** Aufgabenbeschreibung **
Zitiere den Quelltext aller folgenden Einträge wortgetreu. Die Bilder lässt du in deiner Antwort weg.

** Bereitgestellte Einträge **

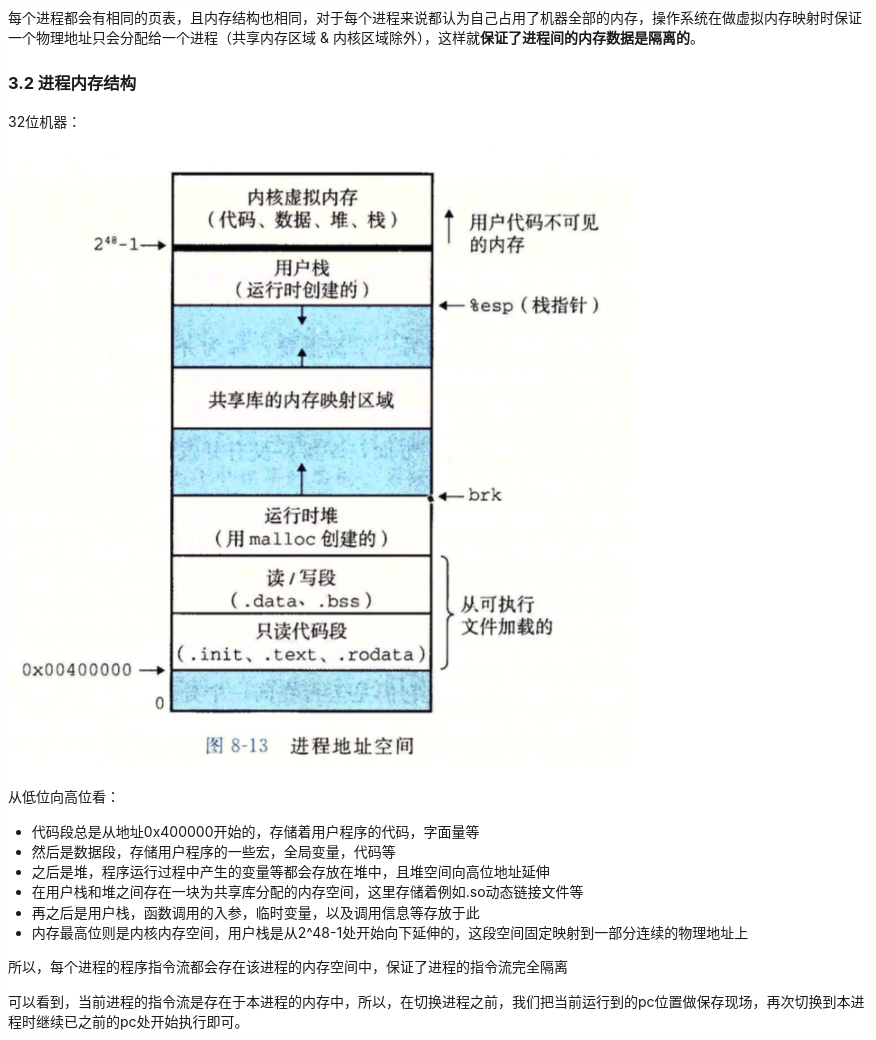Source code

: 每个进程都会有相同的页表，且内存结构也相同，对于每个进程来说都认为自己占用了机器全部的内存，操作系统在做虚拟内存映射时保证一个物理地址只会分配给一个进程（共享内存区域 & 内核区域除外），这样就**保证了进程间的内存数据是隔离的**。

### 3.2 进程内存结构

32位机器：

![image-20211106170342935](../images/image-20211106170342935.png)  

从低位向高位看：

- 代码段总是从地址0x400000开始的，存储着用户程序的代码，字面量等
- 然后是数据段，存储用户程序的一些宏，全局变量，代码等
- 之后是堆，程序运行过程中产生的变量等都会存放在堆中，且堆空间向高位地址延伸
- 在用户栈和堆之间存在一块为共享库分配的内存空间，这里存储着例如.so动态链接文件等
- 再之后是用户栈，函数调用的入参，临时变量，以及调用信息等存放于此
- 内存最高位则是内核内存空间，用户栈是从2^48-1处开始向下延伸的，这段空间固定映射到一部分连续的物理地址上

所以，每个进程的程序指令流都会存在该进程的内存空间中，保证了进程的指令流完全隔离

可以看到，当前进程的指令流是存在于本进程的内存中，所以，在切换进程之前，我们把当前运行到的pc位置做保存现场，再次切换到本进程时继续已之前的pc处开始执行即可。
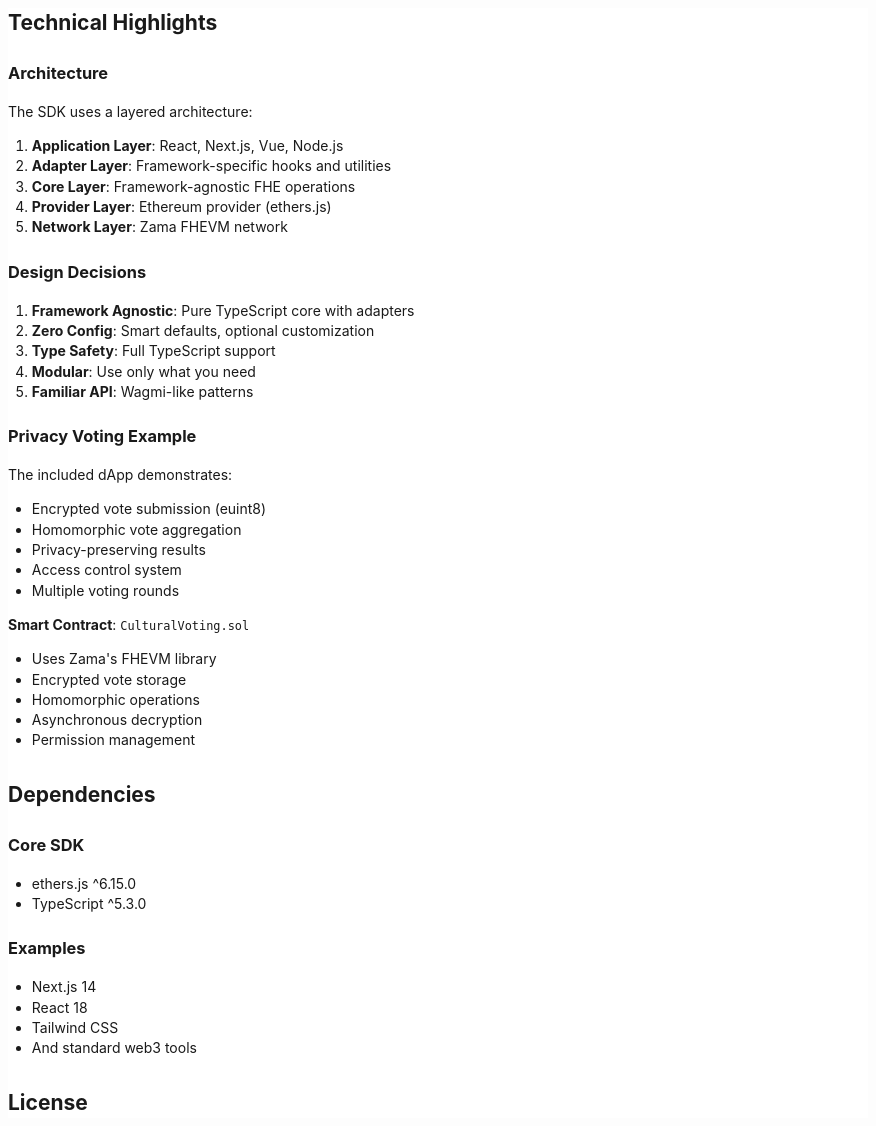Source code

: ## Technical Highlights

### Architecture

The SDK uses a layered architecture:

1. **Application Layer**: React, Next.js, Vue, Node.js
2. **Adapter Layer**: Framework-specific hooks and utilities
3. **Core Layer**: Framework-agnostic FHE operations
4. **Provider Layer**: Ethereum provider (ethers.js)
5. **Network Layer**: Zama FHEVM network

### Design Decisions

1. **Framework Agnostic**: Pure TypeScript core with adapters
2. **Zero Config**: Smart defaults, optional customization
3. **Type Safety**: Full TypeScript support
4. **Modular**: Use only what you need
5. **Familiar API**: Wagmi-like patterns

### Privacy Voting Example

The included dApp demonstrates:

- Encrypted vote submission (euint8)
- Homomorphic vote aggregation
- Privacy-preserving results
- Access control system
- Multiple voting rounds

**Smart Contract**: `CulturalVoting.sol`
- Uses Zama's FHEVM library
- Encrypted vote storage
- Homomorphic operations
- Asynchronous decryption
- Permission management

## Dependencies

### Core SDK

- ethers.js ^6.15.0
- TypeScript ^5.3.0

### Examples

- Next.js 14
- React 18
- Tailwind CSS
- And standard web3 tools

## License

** Schriftliche Antwort **
Source code

: 每个进程都会有相同的页表，且内存结构也相同，对于每个进程来说都认为自己占用了机器全部的内存，操作系统在做虚拟内存映射时保证一个物理地址只会分配给一个进程（共享内存区域 & 内核区域除外），这样就**保证了进程间的内存数据是隔离的**。

### 3.2 进程内存结构

32位机器：

![image-20211106170342935](../images/image-20211106170342935.png)  

从低位向高位看：

- 代码段总是从地址0x400000开始的，存储着用户程序的代码，字面量等
- 然后是数据段，存储用户程序的一些宏，全局变量，代码等
- 之后是堆，程序运行过程中产生的变量等都会存放在堆中，且堆空间向高位地址延伸
- 在用户栈和堆之间存在一块为共享库分配的内存空间，这里存储着例如.so动态链接文件等
- 再之后是用户栈，函数调用的入参，临时变量，以及调用信息等存放于此
- 内存最高位则是内核内存空间，用户栈是从2^48-1处开始向下延伸的，这段空间固定映射到一部分连续的物理地址上

所以，每个进程的程序指令流都会存在该进程的内存空间中，保证了进程的指令流完全隔离

可以看到，当前进程的指令流是存在于本进程的内存中，所以，在切换进程之前，我们把当前运行到的pc位置做保存现场，再次切换到本进程时继续已之前的pc处开始执行即可。
Source code

: ## Technical Highlights

### Architecture

The SDK uses a layered architecture:

1. **Application Layer**: React, Next.js, Vue, Node.js
2. **Adapter Layer**: Framework-specific hooks and utilities
3. **Core Layer**: Framework-agnostic FHE operations
4. **Provider Layer**: Ethereum provider (ethers.js)
5. **Network Layer**: Zama FHEVM network

### Design Decisions

1. **Framework Agnostic**: Pure TypeScript core with adapters
2. **Zero Config**: Smart defaults, optional customization
3. **Type Safety**: Full TypeScript support
4. **Modular**: Use only what you need
5. **Familiar API**: Wagmi-like patterns

### Privacy Voting Example

The included dApp demonstrates:

- Encrypted vote submission (euint8)
- Homomorphic vote aggregation
- Privacy-preserving results
- Access control system
- Multiple voting rounds

**Smart Contract**: `CulturalVoting.sol`
- Uses Zama's FHEVM library
- Encrypted vote storage
- Homomorphic operations
- Asynchronous decryption
- Permission management

## Dependencies

### Core SDK

- ethers.js ^6.15.0
- TypeScript ^5.3.0

### Examples

- Next.js 14
- React 18
- Tailwind CSS
- And standard web3 tools

## License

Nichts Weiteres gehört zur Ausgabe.